Ramzy Baroud on Khan Al-Ahmar and genocide
Like vultures, Israeli soldiers descended on Khan Al-Ahmar, on September 14, recreating a menacing scene with which the residents of this small Palestinian village, located East of Jerusalem, are all-too familiar.
The strategic location of Khan Al-Ahmar makes the story behind the imminent Israeli demolition of the peaceful village unique amid the ongoing destruction of Palestinian homes and lives throughout besieged Gaza and Occupied West Bank.
Throughout the years, Khan Al-Ahmar, once part of an uninterrupted Palestinian physical landscape has grown increasingly isolated. Decades of Israeli colonization of East Jerusalem and the West Bank left Khan Al-Ahmar trapped between massive and vastly expanding Israeli colonial projects: Ma’ale Adumim, Kfar Adumim among others.
The unfortunate village, its adjacent school and 173 residents are the last obstacle facing the E1 Zone project, an Israeli plan that aims to link illegal Jewish colonies in Occupied East Jerusalem with West Jerusalem, thus cutting off East Jerusalem completely from its Palestinian environs in the West Bank.
Like the Neqab (Negev) village of Al-Araqib, which has been demolished by Israel and rebuilt by its residents 133 times, Khan Al-Ahmar residents are facing armed soldiers and military bulldozers with their bare chests and whatever local and international solidarity they are able to obtain.
□ □ □ □ □
— Required action 1 —
Retype the Khan Al-Ahmar article word for word, starting at "Throughout the years, Khan" and ending at "Adumim among others.".
□ □ □ □ □
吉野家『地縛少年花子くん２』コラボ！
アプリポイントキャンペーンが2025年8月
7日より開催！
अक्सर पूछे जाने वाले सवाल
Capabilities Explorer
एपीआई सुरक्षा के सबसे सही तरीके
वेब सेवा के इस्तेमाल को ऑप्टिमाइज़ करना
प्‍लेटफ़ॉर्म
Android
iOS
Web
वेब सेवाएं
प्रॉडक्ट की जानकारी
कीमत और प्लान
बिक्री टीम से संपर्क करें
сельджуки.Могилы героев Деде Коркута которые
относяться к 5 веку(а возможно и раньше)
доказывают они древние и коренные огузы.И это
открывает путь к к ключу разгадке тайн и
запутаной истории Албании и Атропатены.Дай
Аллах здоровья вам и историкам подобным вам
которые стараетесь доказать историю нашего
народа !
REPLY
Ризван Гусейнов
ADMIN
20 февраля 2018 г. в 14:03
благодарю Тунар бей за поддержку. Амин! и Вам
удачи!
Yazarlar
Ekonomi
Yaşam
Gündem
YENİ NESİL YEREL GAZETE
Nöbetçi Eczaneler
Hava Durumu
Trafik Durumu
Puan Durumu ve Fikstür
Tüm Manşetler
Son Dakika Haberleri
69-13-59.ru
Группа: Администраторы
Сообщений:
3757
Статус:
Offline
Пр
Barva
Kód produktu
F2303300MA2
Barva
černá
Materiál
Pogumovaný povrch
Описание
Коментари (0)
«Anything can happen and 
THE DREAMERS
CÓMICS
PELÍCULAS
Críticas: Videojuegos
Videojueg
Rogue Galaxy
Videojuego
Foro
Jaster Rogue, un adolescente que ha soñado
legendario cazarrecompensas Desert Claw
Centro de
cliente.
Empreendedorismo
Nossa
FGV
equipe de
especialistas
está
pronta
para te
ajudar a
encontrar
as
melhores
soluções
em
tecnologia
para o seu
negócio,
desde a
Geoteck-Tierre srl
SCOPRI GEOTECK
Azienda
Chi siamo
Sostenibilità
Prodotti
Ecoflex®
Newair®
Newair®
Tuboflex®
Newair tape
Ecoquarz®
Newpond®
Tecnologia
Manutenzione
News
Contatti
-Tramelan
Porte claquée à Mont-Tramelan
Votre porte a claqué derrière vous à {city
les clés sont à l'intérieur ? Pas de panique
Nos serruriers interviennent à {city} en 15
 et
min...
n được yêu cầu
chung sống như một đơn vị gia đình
□ □ □ □ □
— Required action 2 —
Pull out every line of the listing above that contains the word "которые", matching case exactly.

— Answer area 1 —
Throughout the years, Khan Al-Ahmar, once part of an uninterrupted Palestinian physical landscape has grown increasingly isolated. Decades of Israeli colonization of East Jerusalem and the West Bank left Khan Al-Ahmar trapped between massive and vastly expanding Israeli colonial projects: Ma’ale Adumim, Kfar Adumim among others.

— Answer area 2 —
сельджуки.Могилы героев Деде Коркута которые
которые стараетесь доказать историю нашего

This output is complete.